-------- Available data --------

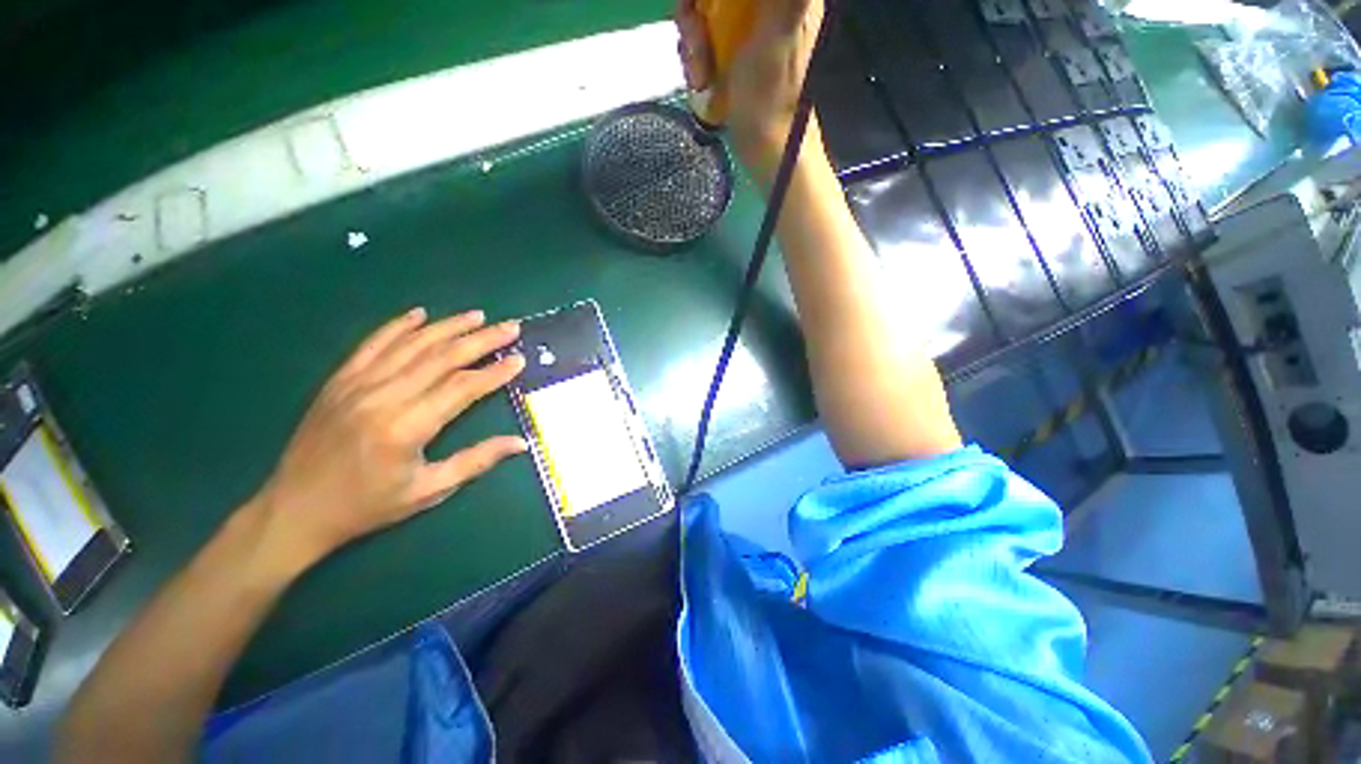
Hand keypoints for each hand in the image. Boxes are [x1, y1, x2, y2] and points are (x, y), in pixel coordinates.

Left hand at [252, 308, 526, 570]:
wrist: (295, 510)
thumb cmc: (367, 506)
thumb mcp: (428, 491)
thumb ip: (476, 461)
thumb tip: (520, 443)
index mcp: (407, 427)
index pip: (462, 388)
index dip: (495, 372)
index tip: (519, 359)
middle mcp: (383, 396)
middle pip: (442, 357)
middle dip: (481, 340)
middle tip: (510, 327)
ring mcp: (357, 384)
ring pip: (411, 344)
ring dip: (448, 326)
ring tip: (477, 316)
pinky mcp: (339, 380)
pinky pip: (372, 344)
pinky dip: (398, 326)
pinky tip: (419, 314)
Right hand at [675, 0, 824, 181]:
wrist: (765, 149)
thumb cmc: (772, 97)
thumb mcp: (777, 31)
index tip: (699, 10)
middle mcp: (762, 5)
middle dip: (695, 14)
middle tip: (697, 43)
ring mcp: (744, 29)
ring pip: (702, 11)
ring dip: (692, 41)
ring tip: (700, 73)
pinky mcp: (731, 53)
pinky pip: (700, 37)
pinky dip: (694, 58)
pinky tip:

--------

**Task requirements**
Output the whole of the data, unchanged; keep the pictures out.

**Answer for this exercise**
Hand keypoints for each hand in the image. Boxes are [x1, y1, x2, y2] and points are (x, y), in pixel coordinates.

Left hand at [252, 308, 526, 570]:
wrist: (295, 510)
thumb cmc: (367, 506)
thumb mcp: (428, 491)
thumb ip: (476, 461)
thumb tip: (520, 443)
index mcp: (407, 427)
index pip: (462, 388)
index dip: (495, 372)
index tip: (519, 359)
middle mcp: (383, 396)
middle pip: (442, 357)
middle dip: (481, 340)
middle tip: (510, 327)
ring mcp: (357, 384)
ring pip: (411, 344)
ring dip: (448, 326)
ring tip: (477, 316)
pinky mcp: (339, 380)
pinky pip: (372, 344)
pinky dip: (398, 326)
pinky tip: (419, 314)
Right hand at [675, 0, 824, 181]:
wrist: (765, 149)
thumb cmc: (772, 97)
thumb mcp: (777, 31)
index tip: (699, 10)
middle mcp: (762, 5)
middle dip: (695, 14)
middle tip: (697, 43)
ring mcp: (744, 29)
ring pip: (702, 11)
ring dip: (692, 41)
ring tip: (700, 73)
pinky mcp: (731, 53)
pinky pip: (700, 37)
pinky dip: (694, 58)
pinky tip:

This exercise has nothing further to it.